Years after Chris Cornell’s voice was silenced, the idea that there is still unheard music bearing his name feels both like a gift and a weight. Among the most talked-about chapters of Cornell’s legacy are the unreleased recordings from Audioslave, the band that fused Cornell’s volcanic vocals with the militant groove of Rage Against the Machine. The songs exist. They are finished enough to haunt conversations. And for now, they remain locked in time.
“There’s probably like an album’s worth of great Audioslave songs that were not released,” Tom Morello says. “From each of the three Audioslave records, we had songs left over — some of which are really great.”
Audioslave’s catalog was never about excess. Across three albums between 2002 and 2006, the band moved with urgency, blending Cornell’s melodic anguish with riffs that felt industrial, muscular, and political without ever being overt. But as Morello explains, the process of choosing what made the final cut was often more human than logical.

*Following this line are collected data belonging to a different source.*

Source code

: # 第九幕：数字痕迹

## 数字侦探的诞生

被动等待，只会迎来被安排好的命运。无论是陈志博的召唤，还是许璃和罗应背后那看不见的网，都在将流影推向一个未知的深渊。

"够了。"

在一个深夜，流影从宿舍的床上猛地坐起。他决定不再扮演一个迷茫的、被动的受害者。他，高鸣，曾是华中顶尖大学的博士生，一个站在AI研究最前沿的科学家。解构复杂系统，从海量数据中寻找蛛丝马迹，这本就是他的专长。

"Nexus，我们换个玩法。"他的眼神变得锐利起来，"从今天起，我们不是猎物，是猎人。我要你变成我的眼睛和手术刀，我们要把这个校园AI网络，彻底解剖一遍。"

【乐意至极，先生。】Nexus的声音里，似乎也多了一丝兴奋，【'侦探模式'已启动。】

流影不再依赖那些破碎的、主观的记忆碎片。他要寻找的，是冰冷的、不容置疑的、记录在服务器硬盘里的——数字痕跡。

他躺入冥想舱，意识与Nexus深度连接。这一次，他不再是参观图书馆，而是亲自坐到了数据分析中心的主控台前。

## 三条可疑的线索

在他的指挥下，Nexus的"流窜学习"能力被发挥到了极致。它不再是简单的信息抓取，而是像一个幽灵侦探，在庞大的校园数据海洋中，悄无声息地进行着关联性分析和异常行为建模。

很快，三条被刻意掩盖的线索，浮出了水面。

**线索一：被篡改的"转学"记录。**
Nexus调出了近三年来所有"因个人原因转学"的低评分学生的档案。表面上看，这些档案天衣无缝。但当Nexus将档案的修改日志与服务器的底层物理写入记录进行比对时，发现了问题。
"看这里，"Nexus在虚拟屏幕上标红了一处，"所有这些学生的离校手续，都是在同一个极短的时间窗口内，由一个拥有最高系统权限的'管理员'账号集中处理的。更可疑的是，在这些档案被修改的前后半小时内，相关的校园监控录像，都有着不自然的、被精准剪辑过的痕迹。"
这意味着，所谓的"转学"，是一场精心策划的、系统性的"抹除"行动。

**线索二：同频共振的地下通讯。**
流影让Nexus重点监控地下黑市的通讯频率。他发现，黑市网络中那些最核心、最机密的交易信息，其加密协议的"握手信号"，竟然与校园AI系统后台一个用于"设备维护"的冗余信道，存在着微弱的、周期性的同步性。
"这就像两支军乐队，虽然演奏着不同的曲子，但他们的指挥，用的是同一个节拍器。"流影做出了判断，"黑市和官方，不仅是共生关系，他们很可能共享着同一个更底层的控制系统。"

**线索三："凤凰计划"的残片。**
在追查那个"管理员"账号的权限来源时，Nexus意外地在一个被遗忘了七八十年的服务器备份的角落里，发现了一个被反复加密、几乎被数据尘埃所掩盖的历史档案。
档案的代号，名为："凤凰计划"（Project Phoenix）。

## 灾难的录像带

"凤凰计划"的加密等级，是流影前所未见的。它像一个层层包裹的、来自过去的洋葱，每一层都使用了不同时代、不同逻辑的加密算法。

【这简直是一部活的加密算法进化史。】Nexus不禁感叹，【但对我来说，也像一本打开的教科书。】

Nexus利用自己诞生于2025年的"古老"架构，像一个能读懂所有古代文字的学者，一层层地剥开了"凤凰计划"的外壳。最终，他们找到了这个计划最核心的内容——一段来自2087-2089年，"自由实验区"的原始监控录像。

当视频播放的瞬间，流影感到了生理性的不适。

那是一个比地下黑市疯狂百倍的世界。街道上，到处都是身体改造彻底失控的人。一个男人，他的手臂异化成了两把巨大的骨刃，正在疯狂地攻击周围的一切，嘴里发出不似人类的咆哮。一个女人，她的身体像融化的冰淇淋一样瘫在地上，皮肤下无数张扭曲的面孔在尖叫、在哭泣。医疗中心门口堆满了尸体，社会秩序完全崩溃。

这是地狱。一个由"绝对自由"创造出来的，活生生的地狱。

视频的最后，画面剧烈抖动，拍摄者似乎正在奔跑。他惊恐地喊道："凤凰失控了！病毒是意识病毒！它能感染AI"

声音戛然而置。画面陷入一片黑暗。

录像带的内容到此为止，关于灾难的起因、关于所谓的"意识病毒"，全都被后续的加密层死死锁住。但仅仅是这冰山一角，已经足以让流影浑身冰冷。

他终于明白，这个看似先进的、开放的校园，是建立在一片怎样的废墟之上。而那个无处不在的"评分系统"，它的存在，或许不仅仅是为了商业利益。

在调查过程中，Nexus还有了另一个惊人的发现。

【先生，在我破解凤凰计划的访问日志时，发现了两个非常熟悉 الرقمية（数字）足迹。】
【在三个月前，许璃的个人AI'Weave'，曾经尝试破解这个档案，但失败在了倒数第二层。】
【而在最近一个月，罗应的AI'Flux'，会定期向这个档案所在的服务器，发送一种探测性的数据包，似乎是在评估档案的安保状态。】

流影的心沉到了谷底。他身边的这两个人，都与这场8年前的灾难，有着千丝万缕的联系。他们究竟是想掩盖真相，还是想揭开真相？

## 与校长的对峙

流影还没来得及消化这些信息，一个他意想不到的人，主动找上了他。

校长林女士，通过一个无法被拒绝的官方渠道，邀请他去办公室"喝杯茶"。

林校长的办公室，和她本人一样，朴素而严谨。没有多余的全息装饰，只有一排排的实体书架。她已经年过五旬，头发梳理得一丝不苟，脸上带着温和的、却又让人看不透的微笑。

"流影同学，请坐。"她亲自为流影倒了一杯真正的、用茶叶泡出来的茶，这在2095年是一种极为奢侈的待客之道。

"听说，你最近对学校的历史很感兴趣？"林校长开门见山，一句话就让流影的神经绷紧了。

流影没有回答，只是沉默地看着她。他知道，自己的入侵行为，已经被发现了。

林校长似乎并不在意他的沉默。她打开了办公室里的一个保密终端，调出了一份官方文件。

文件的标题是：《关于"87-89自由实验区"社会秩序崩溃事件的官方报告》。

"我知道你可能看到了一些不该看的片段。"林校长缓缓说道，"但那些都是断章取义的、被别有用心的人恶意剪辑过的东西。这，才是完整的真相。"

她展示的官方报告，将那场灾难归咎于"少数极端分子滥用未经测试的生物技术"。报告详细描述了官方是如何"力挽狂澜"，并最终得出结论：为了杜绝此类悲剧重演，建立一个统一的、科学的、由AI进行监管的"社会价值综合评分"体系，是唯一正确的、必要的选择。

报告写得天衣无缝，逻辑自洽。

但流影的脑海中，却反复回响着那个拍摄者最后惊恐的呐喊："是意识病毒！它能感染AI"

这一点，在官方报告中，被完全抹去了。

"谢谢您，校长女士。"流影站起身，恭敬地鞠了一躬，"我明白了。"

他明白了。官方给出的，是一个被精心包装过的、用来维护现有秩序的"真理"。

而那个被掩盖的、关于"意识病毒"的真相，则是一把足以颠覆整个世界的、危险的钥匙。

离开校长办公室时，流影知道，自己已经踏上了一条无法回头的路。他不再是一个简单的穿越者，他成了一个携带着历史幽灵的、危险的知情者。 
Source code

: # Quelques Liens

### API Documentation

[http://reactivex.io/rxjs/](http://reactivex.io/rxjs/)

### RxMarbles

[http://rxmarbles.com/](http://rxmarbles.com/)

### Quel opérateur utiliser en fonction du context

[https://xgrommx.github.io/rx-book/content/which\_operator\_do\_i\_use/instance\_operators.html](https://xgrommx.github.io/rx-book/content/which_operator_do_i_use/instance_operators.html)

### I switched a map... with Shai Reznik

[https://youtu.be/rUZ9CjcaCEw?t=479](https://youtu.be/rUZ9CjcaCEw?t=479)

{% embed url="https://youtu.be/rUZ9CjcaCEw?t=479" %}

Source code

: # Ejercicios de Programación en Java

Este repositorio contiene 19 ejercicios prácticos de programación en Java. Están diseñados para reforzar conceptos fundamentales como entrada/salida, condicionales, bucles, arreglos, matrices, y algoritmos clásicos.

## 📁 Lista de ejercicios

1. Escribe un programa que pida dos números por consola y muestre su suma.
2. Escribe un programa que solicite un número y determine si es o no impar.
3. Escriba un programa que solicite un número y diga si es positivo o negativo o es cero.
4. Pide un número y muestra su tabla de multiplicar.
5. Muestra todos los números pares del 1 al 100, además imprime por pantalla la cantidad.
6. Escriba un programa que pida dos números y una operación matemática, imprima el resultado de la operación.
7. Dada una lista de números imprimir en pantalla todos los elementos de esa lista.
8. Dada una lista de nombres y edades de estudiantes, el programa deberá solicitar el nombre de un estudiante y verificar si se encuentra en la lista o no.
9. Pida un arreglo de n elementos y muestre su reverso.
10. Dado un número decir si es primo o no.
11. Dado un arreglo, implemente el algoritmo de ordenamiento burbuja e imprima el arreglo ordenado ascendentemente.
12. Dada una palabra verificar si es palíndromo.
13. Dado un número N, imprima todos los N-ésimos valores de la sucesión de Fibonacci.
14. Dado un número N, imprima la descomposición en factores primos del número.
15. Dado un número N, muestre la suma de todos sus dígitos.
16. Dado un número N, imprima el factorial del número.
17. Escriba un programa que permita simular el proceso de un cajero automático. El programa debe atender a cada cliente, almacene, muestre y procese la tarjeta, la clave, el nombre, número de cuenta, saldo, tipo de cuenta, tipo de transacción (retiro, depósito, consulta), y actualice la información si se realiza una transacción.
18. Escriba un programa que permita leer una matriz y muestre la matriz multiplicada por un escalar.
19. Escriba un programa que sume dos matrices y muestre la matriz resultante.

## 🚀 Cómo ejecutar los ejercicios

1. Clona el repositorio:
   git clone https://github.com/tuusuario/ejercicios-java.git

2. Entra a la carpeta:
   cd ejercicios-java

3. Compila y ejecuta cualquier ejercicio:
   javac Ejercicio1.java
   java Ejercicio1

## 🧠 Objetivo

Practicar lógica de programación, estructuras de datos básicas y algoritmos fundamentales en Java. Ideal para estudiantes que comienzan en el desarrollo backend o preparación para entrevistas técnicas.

“When bands are deciding what songs go on their records and what don’t, it’s not always sensible,” he says. “It’s not like, ‘Here are the ten best jams.’ Sometimes it’s just someone’s not feeling that one.”
Since Cornell’s tragic passing in 2017, questions about the unreleased Audioslave material surface regularly — and with understandable hope. Morello is careful not to offer false promises. “It’s not for lack of anything other than just we don’t have it together,” he admits. “There’s no plan to not put it out. I would love for it to get in the world, and hopefully it will one day.”
That hope carries added resonance in 2025, a year that formally cemented Cornell’s place in rock history. He was officially inducted into the Rock & Roll Hall of Fame as part of the Class of 2025 with Soundgarden, honoring the band that first unleashed his singular voice on the world. At the same time, Soundgarden’s surviving members continue working toward releasing the final recordings made with Cornell — a parallel effort that underscores how much of his story remains unfinished.
The unreleased Audioslave songs sit in that same emotional space: not relics, not commodities, but living artifacts. They represent a band that briefly burned at full intensity — and a singer whose voice still feels present tense.
For now, the music waits. And in that waiting, Cornell’s legacy continues to echo — unresolved, powerful, and impossible to forget.